In the entries below, find the line with "Password dimenticata?" and print exactly every line from there up to and including the line with "Login Spaggiari", with no other lines.

+++++

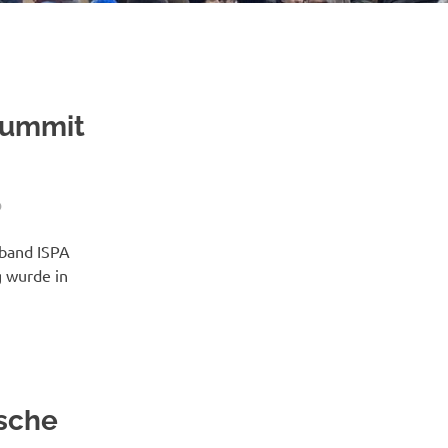
Summit
O
rband ISPA
g wurde in
ische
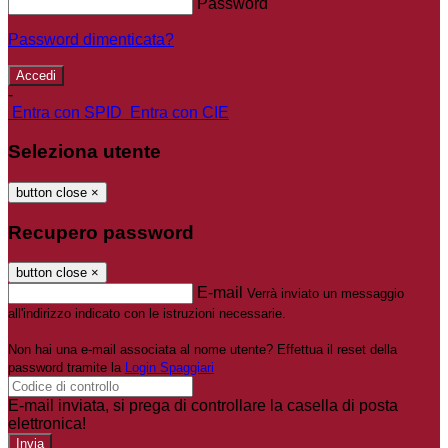
Password
Password dimenticata?
-
Entra con SPID
Entra con CIE
Seleziona utente
button close
×
Recupero password
button close
×
E-mail
Verrà inviato un messaggio
all'indirizzo indicato con le istruzioni necessarie.
Non hai una e-mail associata al nome utente? Effettua il reset della
password tramite la
Login Spaggiari
E-mail inviata, si prega di controllare la casella di posta
elettronica!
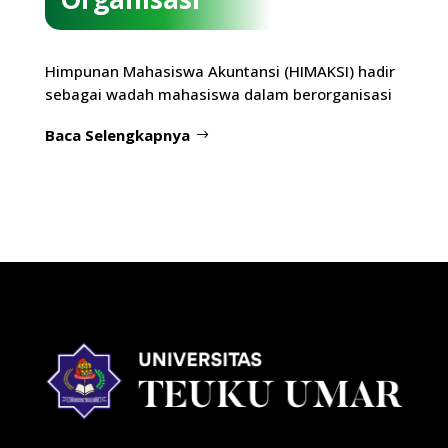
Himpunan Mahasiswa Akuntansi (HIMAKSI) hadir
sebagai wadah mahasiswa dalam berorganisasi
Baca Selengkapnya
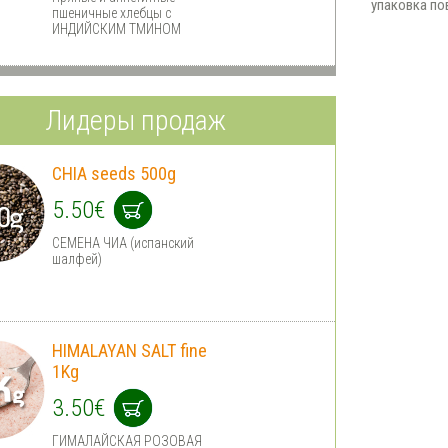
упаковка по
пшеничные хлебцы с
ИНДИЙСКИМ ТМИНОМ
Лидеры продаж
CHIA seeds 500g
5.50€
СЕМЕНА ЧИА (испанский
шалфей)
HIMALAYAN SALT fine
1Kg
3.50€
ГИМАЛАЙСКАЯ РОЗОВАЯ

+++++

= THE COMPLETED TASK =
Password dimenticata?
-
Entra con SPID
Entra con CIE
Seleziona utente
button close
×
Recupero password
button close
×
E-mail
Verrà inviato un messaggio
all'indirizzo indicato con le istruzioni necessarie.
Non hai una e-mail associata al nome utente? Effettua il reset della
password tramite la
Login Spaggiari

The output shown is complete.